◆ DOCUMENT EXCERPT
Test loss     = 0.4075
Test accuracy = 0.8730


We reached a validation accuracy of almost 90%, much better than before. 

The plots also indicate that we are overfitting almost from the start, despite using a fairly large rate of dropout. That is because we did not use data augmentation, essential for preventing overfitting with small image datasets.

### VGG16 with Data Augmentation

This technique is much slower and more expensive, but which allows us to use data augmentation during training.

In [18]:
# Adding a densely connected classifier on top of the convolutional base
modelV2 = Sequential()

# convolutional base
modelV2.add(conv_baseV)
# fully connected layer
modelV2.add(Flatten())
modelV2.add(Dense(256, activation='relu'))
modelV2.add(Dense(1, activation='sigmoid'))

modelV2.summary()

Model: "sequential_1"
_________________________________________________________________
 Layer (type)                Output Shape              Param #   
 vgg16 (Functional)          (None, 4, 4, 512)         14714688  
                                                                 
 flatten (Flatten)           (None, 8192)              0         
                                                                 
 dense_2 (Dense)             (None, 256)               2097408   
                                                                 
 dense_3 (Dense)             (None, 1)                 257       
                                                                 
Total params: 16,812,353
Trainable params: 16,812,353
Non-trainable params: 0
_________________________________________________________________


As you can see, the convolutional base of `VGG16` has `14,714,688` parameters, which is very large. The classifier we are adding on top has 2 million parameters.

Before you compile and train the model, it is very important to `freeze the convolutional base`. Freezing a layer or set of layers means preventing their weights from being updated during training. If we do not do this, then the representations that were previously learned by the convolutional base will be modified during training. 

In Keras, you freeze a network by setting its `trainable` attribute to `False`.

In [19]:
print('Number of trainable weights BEFORE freezing the conv base:', len(modelV2.trainable_weights))
# Freezing the convolutional base
conv_baseV.trainable = False
print('Number of trainable weights AFTER freezing the conv base:', len(modelV2.trainable_weights))

Number of trainable weights BEFORE freezing the conv base: 30
Number of trainable weights AFTER freezing the conv base: 4


Only the weights from the two Dense layers that we added will be trained.

In [20]:
# Perform data augmentation on the training images to increase the diversity of training examples
train_datagen = ImageDataGenerator(
                rescale=1./255,
                rotation_range=30,
                width_shift_range=0.2,
                height_shift_range=0.2,
                shear_range=0.2,
                zoom_range=0.2,
                horizontal_flip=True,
                fill_mode='nearest'
                )

In [21]:
test_datagen = ImageDataGenerator(rescale=1./255)

In [22]:
# Load the training data using the data generator
train_generator = train_datagen.flow_from_directory(
                  train_dir,
                  target_size=(150, 150),
                  batch_size=batch_size,
                  class_mode='binary')

◆ PROBLEM TO SOLVE
Print the part of the VGG16 transfer-learning excerpt starting at "The plots also" and ending at "augmentation during training.", with no changes.

◆ RAW DATA
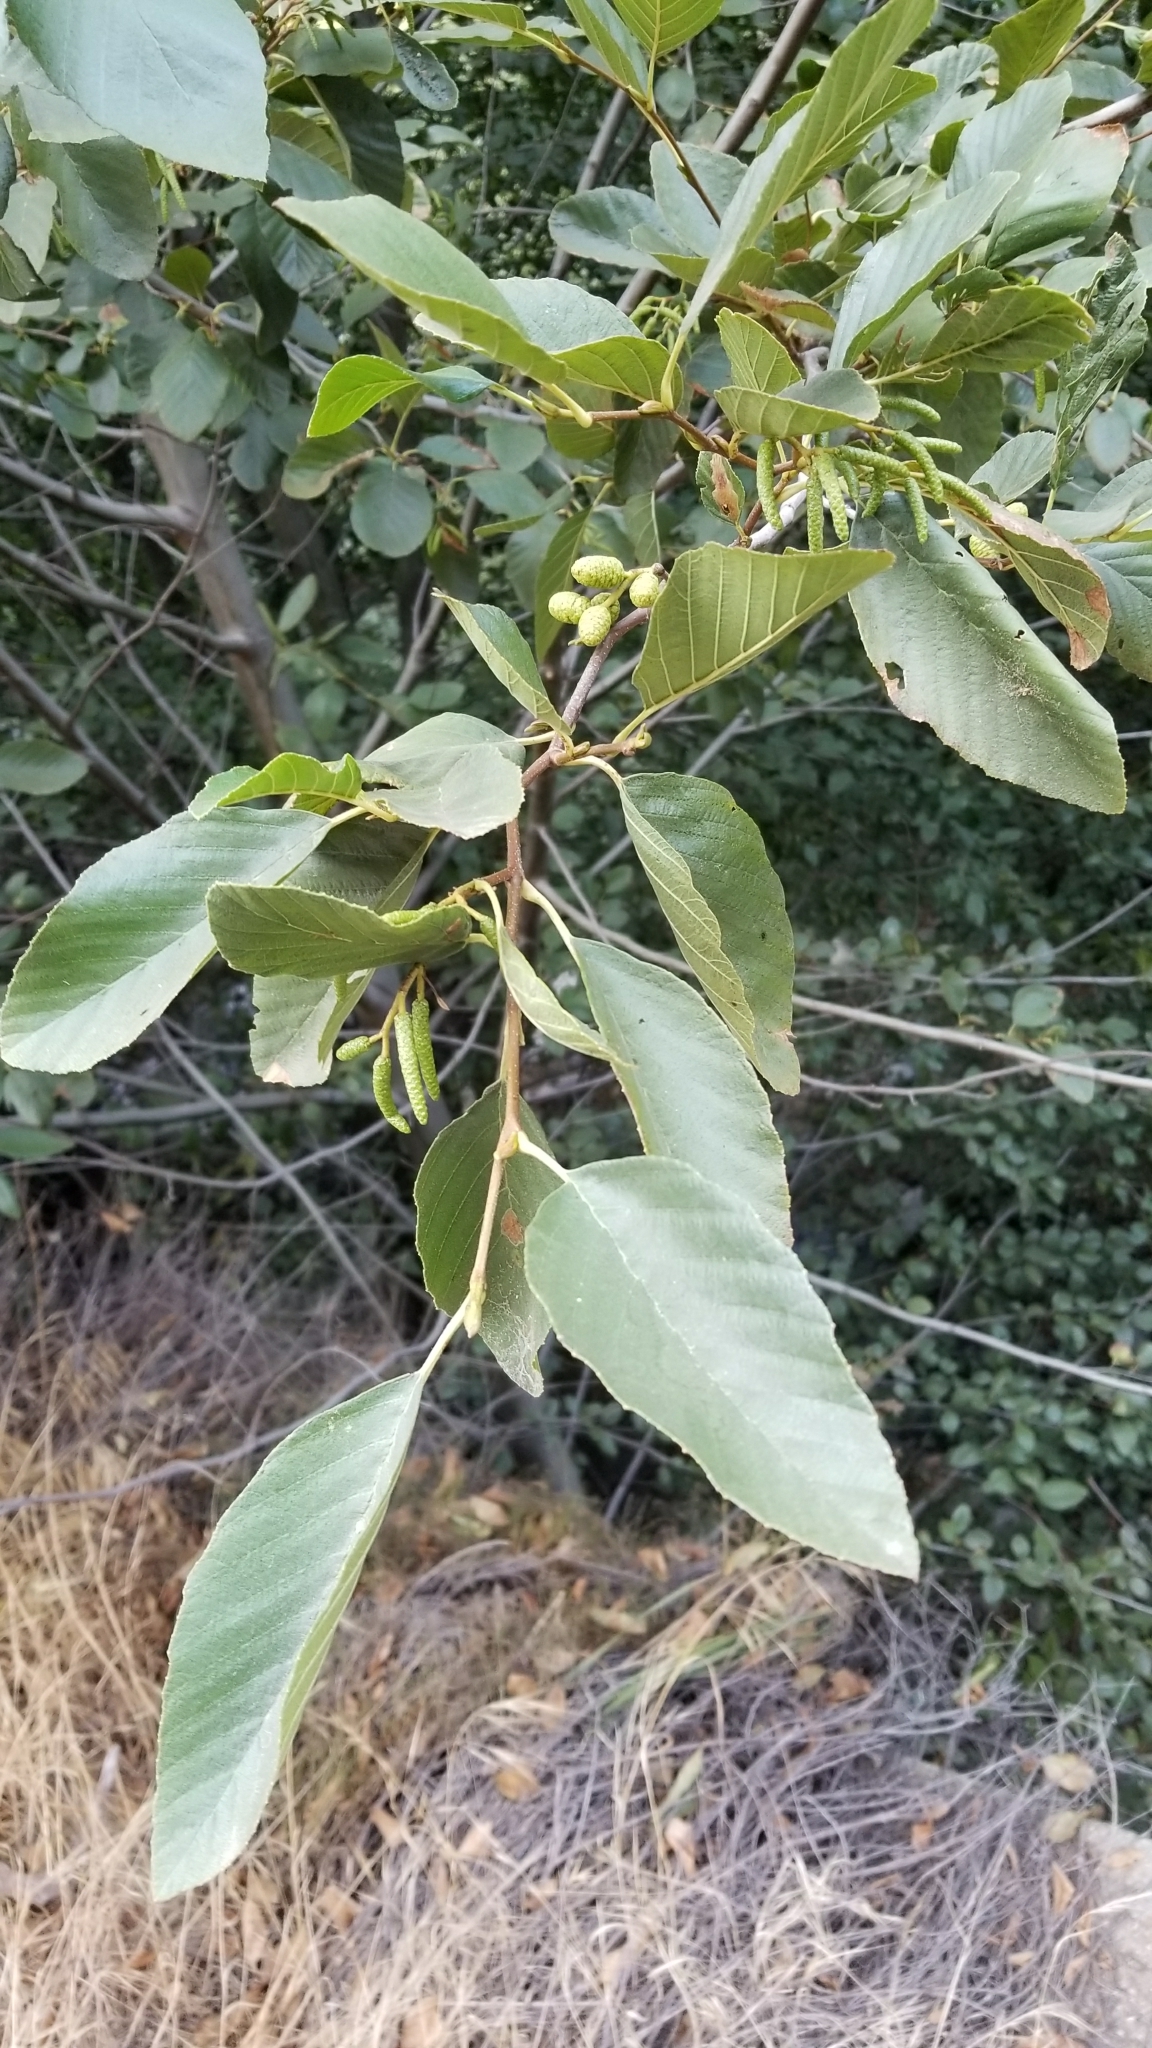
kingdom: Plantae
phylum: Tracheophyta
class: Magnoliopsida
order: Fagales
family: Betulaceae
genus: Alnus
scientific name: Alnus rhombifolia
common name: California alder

◆ EXPECTED ANSWER
The plots also indicate that we are overfitting almost from the start, despite using a fairly large rate of dropout. That is because we did not use data augmentation, essential for preventing overfitting with small image datasets.

### VGG16 with Data Augmentation

This technique is much slower and more expensive, but which allows us to use data augmentation during training.